Wednesday, 9 February 2011

Phone rings, door chimes, pretend you're out ...




Poor Steve Sondheim. During his 80th birthday year in 2010 his works were exhaustively produced and his dramatic entrails more pored over than in any autopsy. There’ll be less of a retrospective when he’s dead. In London, the revivals ranged from a lumpen ‘Follies’ atop a Walthamstow boozer to a puppyishly adoring all-star Albert Hall Prom which was the theatrical equivalent of humping the Great Man’s leg.

As the dustcart follows the Lord Mayor’s show, here comes Southwark Playhouse’s production. Company contains some of Sondheim’s best lyrics, is most autobiographically representative of his own views on relationships, but it’s not the best ‘book’ musical in the canon. Indeed, the script by George Furth is so inconsequential that the show works largely as a song cycle wherein married friends revolve round bachelor Bobby in a carousel of exhortation to find a wife. Updating it with iPhones and MacBooks robs it of a certain 70’s ‘Mad Men’ style and contemporaneous conventions about relationships, but does bring some fresh perspectives.

In his first fully-fledged directorship, Joe Fredericks allows too much unevenness: Siobhan McCarthy’s uncannily accurate impersonation of Bette Davis doing Margo Channing is funny but can undermine the power and pathos in her bravura rendition of ‘Ladies Who Lunch’, Mark Curry’s archly dated portrayal of husband Larry clings more to Mr Clifford in Acorn Antiques than to Broadway, and for a musical so deeply rooted in Manhattan the accents wander widely and the singing projects some very English vowels.

Cassidy Janson as Amy scores highly for her comic timing and vocal precision in ‘Not Getting Married Today’ in which she’s partnered by the strong and charming voice of Greg Castiglioni as Paul. Two of Bobby’s single girlfriends also stand out: Katie Brayben as April the air hostess manages to find the comedy in the script, her dumb blonde resistance to Bobby’s chat-up lines were one of the few laugh-out-loud moments, and Michelle Bishop as spunky punk Marta takes command of ‘Another Hundred People’ with genuine panache.

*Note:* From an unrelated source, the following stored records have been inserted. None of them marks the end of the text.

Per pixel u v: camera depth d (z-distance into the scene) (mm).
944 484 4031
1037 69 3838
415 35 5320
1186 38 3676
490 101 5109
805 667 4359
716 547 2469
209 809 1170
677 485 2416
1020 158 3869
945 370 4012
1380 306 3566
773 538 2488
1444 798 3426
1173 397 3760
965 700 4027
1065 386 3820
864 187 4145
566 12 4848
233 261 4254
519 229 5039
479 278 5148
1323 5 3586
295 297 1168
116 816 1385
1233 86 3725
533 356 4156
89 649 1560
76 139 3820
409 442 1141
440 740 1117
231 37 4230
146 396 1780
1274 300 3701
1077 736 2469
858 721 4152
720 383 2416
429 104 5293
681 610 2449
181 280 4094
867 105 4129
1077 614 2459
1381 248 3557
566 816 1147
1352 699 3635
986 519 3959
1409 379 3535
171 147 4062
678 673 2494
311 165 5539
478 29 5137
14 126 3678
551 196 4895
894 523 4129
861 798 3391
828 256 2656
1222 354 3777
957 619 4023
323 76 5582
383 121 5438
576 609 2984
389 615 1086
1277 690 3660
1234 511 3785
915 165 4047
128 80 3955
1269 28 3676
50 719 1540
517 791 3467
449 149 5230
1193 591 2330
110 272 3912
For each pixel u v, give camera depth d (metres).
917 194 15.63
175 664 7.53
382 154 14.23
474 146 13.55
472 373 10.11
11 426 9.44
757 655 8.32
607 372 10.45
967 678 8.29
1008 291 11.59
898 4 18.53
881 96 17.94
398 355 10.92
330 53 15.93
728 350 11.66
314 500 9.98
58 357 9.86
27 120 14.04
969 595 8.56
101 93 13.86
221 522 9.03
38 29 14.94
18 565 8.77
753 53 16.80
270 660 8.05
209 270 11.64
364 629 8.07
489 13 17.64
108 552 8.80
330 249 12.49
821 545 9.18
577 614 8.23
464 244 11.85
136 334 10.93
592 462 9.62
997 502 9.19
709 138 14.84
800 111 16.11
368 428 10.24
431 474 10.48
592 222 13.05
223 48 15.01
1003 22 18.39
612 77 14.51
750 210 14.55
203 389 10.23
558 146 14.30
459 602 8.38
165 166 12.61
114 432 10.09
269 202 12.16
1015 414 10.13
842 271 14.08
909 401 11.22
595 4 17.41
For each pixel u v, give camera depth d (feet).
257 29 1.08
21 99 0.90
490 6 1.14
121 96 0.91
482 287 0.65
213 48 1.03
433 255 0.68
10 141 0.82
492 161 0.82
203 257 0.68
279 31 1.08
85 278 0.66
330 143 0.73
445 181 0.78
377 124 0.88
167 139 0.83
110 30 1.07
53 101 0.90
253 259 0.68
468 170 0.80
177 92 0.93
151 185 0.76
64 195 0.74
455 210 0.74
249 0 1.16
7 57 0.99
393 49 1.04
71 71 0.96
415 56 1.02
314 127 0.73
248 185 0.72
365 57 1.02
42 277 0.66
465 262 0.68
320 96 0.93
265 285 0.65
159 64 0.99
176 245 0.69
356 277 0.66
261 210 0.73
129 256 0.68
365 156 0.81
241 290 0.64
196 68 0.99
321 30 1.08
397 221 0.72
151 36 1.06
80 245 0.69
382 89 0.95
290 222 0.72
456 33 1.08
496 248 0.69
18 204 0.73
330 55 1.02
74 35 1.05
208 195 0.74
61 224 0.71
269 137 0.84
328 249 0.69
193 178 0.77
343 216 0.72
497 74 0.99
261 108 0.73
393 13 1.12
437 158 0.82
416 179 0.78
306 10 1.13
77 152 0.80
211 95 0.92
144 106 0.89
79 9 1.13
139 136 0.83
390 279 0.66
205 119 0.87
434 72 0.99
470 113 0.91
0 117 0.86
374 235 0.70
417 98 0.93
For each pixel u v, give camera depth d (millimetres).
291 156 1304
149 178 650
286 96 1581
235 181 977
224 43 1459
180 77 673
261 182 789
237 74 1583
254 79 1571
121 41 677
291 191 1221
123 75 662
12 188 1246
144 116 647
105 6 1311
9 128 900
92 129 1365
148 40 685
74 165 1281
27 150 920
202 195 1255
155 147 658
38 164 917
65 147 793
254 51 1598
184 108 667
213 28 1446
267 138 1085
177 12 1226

Bobby is meant to be an enigma, often portrayed as a coolly suave playboy who degenerates into a self-pitying mess, but Rupert Young‘s performance showed less of an arc since his Bobby is a greasy sweaty cokehead from the outset, perpetually dishevelled and disoriented. It’s a more modern reading of the part and emotionally distanced from the audience, but improves in the second act when ‘Being Alive’ was thoughtfully phrased and strongly delivered.

The singing is mostly very fine indeed, but the production lacks pace - you could see the audience’s attention wander - entrances need more immediacy and less clunking over the underlit Bridge-of-Sighs-made-from-scaffolding set - and for the dialogue to crackle authentically, cues need to be picked up much more smartly.